Segment Open

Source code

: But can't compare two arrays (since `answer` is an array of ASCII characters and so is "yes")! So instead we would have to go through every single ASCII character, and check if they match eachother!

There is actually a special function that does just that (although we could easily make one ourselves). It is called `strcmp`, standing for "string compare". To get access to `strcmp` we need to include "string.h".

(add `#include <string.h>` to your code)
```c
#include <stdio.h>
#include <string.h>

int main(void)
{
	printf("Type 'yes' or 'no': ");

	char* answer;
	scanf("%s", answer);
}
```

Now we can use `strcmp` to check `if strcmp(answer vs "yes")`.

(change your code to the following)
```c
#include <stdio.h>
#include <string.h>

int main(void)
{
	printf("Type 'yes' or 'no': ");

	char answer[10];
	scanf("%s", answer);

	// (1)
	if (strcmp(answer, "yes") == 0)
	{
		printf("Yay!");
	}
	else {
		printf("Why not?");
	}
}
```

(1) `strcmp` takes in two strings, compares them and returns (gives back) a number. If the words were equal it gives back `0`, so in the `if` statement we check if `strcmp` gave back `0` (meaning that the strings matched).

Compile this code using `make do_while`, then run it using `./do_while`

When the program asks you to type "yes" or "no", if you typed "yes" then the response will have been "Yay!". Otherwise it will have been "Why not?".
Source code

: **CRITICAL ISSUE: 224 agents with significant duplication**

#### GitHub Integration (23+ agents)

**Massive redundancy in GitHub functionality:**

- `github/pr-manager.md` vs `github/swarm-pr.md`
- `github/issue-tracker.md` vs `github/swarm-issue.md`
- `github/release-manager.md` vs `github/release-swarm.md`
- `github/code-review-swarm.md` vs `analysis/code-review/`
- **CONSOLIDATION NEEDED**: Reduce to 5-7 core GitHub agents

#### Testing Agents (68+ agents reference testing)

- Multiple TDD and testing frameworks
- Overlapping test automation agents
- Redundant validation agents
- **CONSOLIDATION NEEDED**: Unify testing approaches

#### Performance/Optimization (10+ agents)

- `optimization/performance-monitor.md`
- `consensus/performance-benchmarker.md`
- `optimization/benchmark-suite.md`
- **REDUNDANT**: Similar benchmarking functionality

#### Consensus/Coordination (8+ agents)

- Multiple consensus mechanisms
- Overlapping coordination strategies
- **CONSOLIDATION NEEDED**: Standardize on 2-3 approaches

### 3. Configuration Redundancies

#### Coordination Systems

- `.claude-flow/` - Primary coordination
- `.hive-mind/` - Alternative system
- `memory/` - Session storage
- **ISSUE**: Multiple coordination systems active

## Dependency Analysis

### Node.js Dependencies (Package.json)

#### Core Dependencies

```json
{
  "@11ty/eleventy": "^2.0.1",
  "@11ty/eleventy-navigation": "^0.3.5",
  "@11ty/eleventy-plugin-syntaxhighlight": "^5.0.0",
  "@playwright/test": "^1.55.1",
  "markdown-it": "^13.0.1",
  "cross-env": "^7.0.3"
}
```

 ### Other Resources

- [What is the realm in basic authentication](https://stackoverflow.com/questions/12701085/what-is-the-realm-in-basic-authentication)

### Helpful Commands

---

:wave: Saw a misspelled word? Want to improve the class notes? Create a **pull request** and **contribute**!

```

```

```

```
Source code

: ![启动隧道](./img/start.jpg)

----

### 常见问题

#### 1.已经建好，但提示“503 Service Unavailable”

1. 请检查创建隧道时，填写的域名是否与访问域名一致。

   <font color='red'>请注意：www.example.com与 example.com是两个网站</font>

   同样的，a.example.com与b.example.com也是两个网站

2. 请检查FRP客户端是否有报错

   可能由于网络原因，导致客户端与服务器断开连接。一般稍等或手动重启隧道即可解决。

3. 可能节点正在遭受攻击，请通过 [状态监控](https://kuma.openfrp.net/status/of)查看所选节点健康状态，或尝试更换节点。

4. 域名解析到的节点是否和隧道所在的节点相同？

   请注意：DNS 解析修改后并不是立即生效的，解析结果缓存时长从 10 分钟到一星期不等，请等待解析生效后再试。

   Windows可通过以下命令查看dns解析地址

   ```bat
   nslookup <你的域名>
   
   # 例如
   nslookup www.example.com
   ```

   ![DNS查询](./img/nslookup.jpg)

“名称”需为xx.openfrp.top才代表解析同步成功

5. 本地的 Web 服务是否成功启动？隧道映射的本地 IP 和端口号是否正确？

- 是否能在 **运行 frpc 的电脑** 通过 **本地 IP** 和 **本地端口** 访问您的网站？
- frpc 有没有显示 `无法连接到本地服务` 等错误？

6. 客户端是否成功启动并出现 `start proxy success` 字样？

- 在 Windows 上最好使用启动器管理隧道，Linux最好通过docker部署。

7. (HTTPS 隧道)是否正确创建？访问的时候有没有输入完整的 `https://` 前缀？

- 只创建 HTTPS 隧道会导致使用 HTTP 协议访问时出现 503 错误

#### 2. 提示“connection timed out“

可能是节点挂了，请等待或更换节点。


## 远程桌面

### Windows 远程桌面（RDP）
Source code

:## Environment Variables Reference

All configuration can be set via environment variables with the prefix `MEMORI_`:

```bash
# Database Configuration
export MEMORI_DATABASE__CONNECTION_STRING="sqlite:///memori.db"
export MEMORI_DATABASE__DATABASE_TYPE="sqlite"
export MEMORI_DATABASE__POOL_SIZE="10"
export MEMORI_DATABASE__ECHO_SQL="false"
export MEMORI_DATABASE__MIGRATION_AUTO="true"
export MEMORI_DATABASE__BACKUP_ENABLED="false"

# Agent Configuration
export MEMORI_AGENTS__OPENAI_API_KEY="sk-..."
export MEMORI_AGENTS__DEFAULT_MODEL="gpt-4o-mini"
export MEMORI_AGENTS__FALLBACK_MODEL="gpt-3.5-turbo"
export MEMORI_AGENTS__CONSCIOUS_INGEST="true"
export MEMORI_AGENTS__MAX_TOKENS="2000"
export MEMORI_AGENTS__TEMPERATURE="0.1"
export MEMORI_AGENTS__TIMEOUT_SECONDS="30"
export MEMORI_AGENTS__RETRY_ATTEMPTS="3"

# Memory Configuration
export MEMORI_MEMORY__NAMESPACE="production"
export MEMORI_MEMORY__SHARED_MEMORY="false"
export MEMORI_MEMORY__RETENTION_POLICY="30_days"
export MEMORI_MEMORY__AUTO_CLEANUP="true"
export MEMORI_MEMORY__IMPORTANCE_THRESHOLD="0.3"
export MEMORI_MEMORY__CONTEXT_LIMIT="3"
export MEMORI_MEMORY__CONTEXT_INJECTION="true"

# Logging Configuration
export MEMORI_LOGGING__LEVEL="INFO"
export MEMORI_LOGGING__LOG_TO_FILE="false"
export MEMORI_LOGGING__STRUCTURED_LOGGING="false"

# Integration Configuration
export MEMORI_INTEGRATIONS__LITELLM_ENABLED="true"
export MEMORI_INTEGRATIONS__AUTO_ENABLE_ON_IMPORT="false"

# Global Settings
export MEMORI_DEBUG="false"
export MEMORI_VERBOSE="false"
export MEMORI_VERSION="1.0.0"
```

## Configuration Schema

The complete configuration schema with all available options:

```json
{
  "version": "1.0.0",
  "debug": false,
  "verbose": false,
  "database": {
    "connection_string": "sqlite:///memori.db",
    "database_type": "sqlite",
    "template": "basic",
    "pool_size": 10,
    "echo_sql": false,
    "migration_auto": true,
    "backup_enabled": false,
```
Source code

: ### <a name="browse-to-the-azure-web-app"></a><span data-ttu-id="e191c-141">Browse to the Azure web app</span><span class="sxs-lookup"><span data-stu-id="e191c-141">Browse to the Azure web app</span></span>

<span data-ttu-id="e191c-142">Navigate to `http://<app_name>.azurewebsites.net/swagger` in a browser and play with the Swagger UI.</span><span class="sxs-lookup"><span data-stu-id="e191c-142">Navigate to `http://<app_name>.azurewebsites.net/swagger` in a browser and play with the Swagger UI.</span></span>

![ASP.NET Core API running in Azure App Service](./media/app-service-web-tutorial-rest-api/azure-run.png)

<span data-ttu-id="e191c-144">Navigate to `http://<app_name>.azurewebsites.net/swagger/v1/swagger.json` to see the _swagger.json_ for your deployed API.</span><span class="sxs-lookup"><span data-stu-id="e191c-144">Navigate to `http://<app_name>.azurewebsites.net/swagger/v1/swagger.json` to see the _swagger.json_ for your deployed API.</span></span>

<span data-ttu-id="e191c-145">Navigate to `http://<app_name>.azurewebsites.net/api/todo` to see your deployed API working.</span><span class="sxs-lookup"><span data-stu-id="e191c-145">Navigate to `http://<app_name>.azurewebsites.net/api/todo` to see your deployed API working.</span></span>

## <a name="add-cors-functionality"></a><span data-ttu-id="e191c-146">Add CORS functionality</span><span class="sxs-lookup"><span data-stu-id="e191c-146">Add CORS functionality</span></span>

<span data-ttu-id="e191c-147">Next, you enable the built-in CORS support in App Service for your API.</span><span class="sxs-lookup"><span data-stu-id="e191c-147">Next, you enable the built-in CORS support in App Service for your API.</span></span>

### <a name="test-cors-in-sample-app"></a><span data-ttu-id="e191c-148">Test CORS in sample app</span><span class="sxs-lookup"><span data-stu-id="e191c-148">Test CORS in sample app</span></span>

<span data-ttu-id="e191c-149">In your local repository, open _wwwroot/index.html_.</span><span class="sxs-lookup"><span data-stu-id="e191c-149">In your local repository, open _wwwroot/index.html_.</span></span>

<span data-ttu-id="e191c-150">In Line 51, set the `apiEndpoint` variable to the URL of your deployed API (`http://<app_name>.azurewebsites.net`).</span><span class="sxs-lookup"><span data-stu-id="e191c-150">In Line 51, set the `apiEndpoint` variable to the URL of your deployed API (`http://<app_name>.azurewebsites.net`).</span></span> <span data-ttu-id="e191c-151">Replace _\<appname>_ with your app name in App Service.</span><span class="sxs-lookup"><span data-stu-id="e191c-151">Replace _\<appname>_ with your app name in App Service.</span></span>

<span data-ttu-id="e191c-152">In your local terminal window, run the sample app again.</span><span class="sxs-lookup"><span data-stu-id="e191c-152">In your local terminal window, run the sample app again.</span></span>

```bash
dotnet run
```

Segment Closed

● WORK REQUEST: Every line of the entries above that includes "testing" should be copied.

● TASK ANSWER:
#### Testing Agents (68+ agents reference testing)
- Multiple TDD and testing frameworks
- **CONSOLIDATION NEEDED**: Unify testing approaches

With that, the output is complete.